Characterizing scale dependence of effective diffusion driven by fluid flows

We study the scale dependence of effective diffusion of fluid tracers, specifically, its dependence on the Péclet number, a dimensionless parameter of the ratio between advection and molecular diffusion. Here, we address the case that length and time scales on which the effective diffusion can be described are not separated from those of advection and molecular diffusion. For this, we propose an alternate method for characterizing the effective diffusivity without relying on the scale separation. For a given spatial domain inside which the effective diffusion can emerge, a time constant related to the diffusion is identified by considering the spatiotemporal evolution of a test advection-diffusion equation, where its initial condition is set at a pulse function.
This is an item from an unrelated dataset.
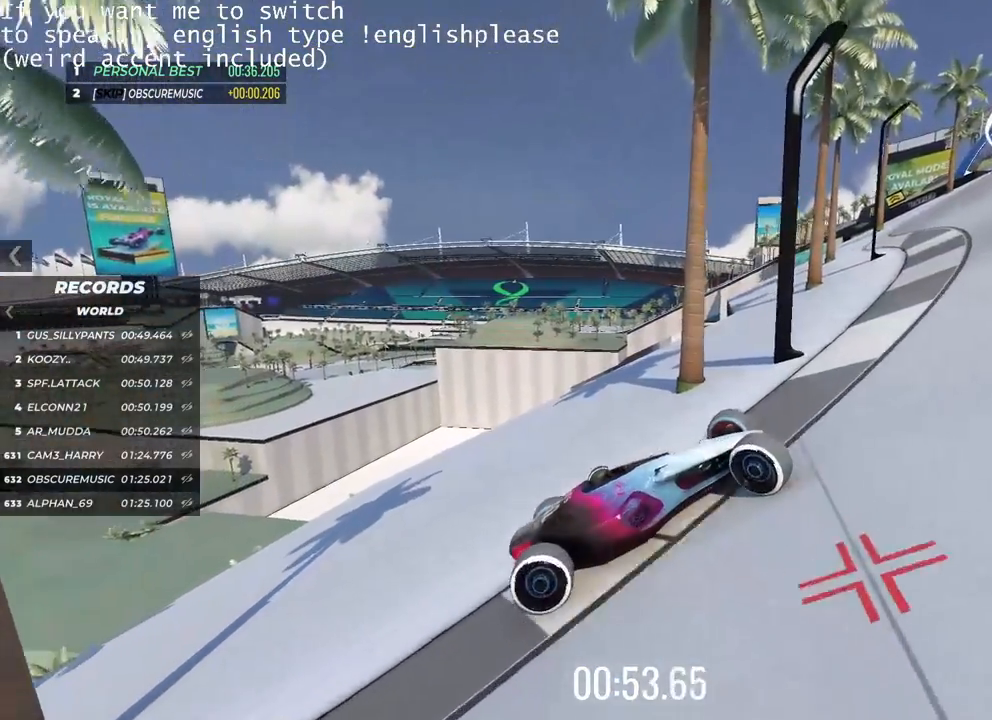
{"keys": ["up"], "events": [[200, "right", "up"]]}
Then, the value of effective diffusivity is identified by minimizing the $L_{\infty }$ distance between solutions of the above test equation and the diffusion one with mean drift. With this method, for time-independent gyre and time-periodic shear flows, we numerically show the scale dependence of the effective diffusivity and its discrepancy from the classical limits that were derived on the assumption of the scale separation. The kinematic origins of the discrepancy are revealed as the development of the molecular diffusion across flow cells of the gyre and as the suppression of the drift motion due to a temporal oscillation in the shear.

Figure 1

Schematic diagram of the proposed characterization of effective diffusion.

Figure 2

Illustration of streamlines of the vector field (15).

Figure 3

Numerically computed ${\mathrm{\Lambda }}_{\mathrm{\Omega },\sigma }$ for each $L_{\mathrm{\Omega }}$. Here the variance parameter $\sigma$ is fixed at 0.04. The blue cross marks denote the calculated values, and the dashed line denotes ${\mathrm{\Lambda }}_{\mathrm{\Omega },\sigma }=0.05$.

Figure 4

Simulation results of effective diffusion for the gyre flow (15): (a) $L_{\mathrm{\Omega }}$ dependences of $E_{\mathrm{\Omega },\alpha }$ (red, thin) and ${\tau }_{\mathrm{\Omega },\alpha }$ (blue, thick); (b-1) $D$ dependences of ${\overline{D}}_{\mathrm{\Omega },\alpha }$ (red, thin) and ${\tau }_{\mathrm{\Omega },\alpha }$ (blue, thick); and (b-2) $D$ dependency of ${\sigma }_{\mathrm{\Omega },\alpha }$.

Figure 5

Simulation results of effective diffusion for the shear flow (21): (a) ${\tau }_{\mathrm{\Omega },\alpha }$ (solid) (b) $E_{\mathrm{\Omega },\alpha }$ (solid) and ${sup}_{\mathit{x}\in \mathrm{\Omega }}\rho (\mathit{x},{\tau }_{\mathrm{\Omega },\alpha })$ (dashed); (c) ${\overline{D}}_{\mathrm{\Omega },\alpha }$ (blue, solid), ${\overline{D}}_{xx}$ (black, solid) and ${\overline{D}}_{\beta }$ (dashed) for each time-period ${\tau }_0$.